Homework Help: Trigonometric and hyper. functions approx in large small argumnt

1. Mar 2, 2014

the_doors

hello guys ,

i'm looking for approximation of trigonometric and hyperbolic functions for small and large argument, is it correct to say sin(x)=x and tg(x)=x and tgh(x)=x and cos(x) = 1 and cosh(x)=1 and coth(x)=1/x for small x what about large x ? what can we say about exponential function in large and small argument ?

2. Mar 3, 2014

micromass

The key notion here is Taylor series. I don't think you've heard of that since you posted in precalc. But I think the answer to your question is going to be difficult without this notion.

The idea is that $\sin(x)\sim x$ for small values of $x$. Now, if $x$ becomes larger, then you need to add more and more error terms in order to still have a good approximation

For example, for somewhat larger $x$, we have

$$\sin(x)\sim x - \frac{x^3}{3!}$$

as a better approximation

See here for a list of approximations: http://en.wikipedia.org/wiki/Taylor_series#List_of_Maclaurin_series_of_some_common_functions
The more terms you use, the better the approximation. If you use infinite terms, then the approximation is usually exact.

3. Mar 3, 2014

HallsofIvy

Slightly simpler than Taylor's series here, but useful for these questions, is the "tangent line approximation". The derivative of sin(x) is cos(x) which is 1 at x= 0. Since sin(0)= 0 and its derivative at x= 0 is 1, the tangent line to the graph of y= sin(x) is y= 0+ (1)x= x. For small x, sin(x) is approximately equal to x.

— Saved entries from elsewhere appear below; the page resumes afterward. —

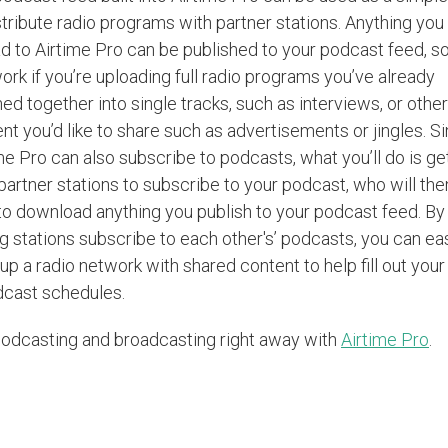
stribute radio programs with partner stations. Anything you
d to Airtime Pro can be published to your podcast feed, so
work if you’re uploading full radio programs you’ve already
hed together into single tracks, such as interviews, or other
nt you’d like to share such as advertisements or jingles. S
me Pro can also subscribe to podcasts, what you’ll do is ge
partner stations to subscribe to your podcast, who will the
to download anything you publish to your podcast feed. By
g stations subscribe to each other's’ podcasts, you can ea
 up a radio network with shared content to help fill out your
dcast schedules.
odcasting and broadcasting right away with
Airtime Pro
.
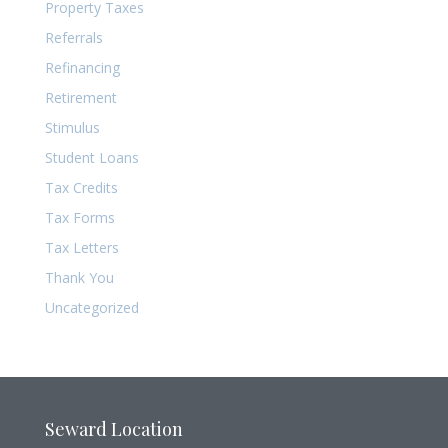
Property Taxes
Referrals
Refinancing
Retirement
Stimulus
Student Loans
Tax Credits
Tax Forms
Tax Letters
Thank You
Uncategorized
Seward Location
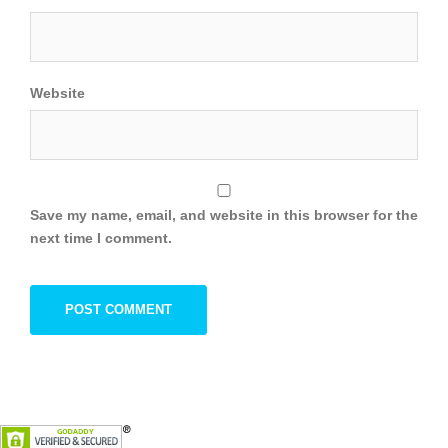
Website
Save my name, email, and website in this browser for the
next time I comment.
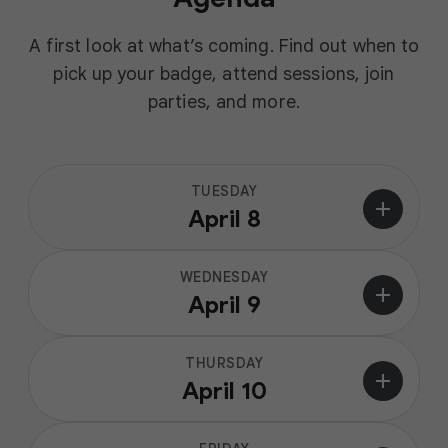
A first look at what’s coming. Find out when to
pick up your badge, attend sessions, join
parties, and more.
TUESDAY
add
April 8
WEDNESDAY
add
April 9
THURSDAY
add
April 10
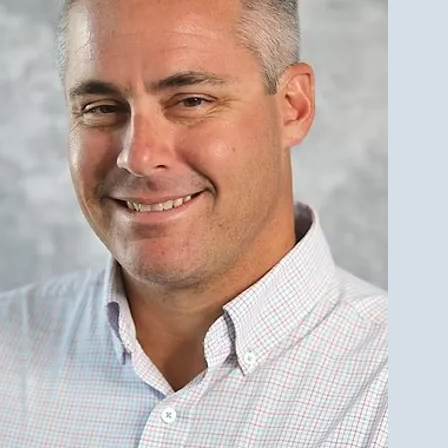
est Investment Property
r Qualities for LBI Real
e Investors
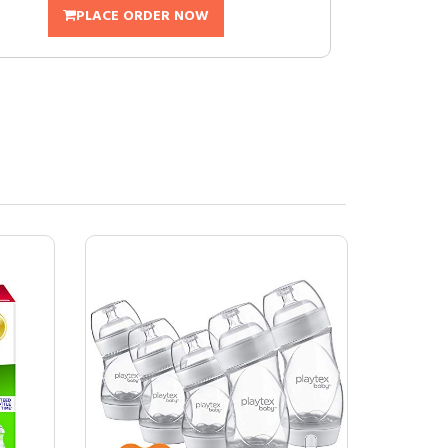
PLACE ORDER NOW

Similarly tan(0)= 0, the derivative of tan(x) is sec^2(x), and sec(0)= 1 so the tangent approximation to y= tan(x) is also y= 0+ (1)x= x. (which, of course, means that for small x, tan(x) is approximately equal to sin(x).)

cos(0)= 1, the derivative of cos(x) is -sin(x), and -sin(0)= 0 so the tangent approximation to y= cos(x) is y= 1+ (0)x= 1.

Similarly, cosh(0)= 1, the derivative of cosh(x) is sinh(x), and sinh(0)= 0 so the tangent approximation to y= cosh(x) is y= 1+ (0)x= 1.

"1/x" is, of course, not a power series so not a Taylor's series. But it is true that tanh(0)= 1, the derivative of tanh(x) is sech^2(x), and sech(0)= 0 so that the tangent approximation to y= tanh(x) is y= x. Since coth(x)= 1/tanh(x), we can approximate y= coth(x) near x= 0 with 1/x.

Finally, for e^x, the derivative is e^x so both function and derivative are e^0= 1 at x= 0. For small x, y= e^x can be approximated by y= 1+ x.

e^x "goes to infinity" as x goes to infinity so we cannot say anything about an approximation to y= e^x for "large x".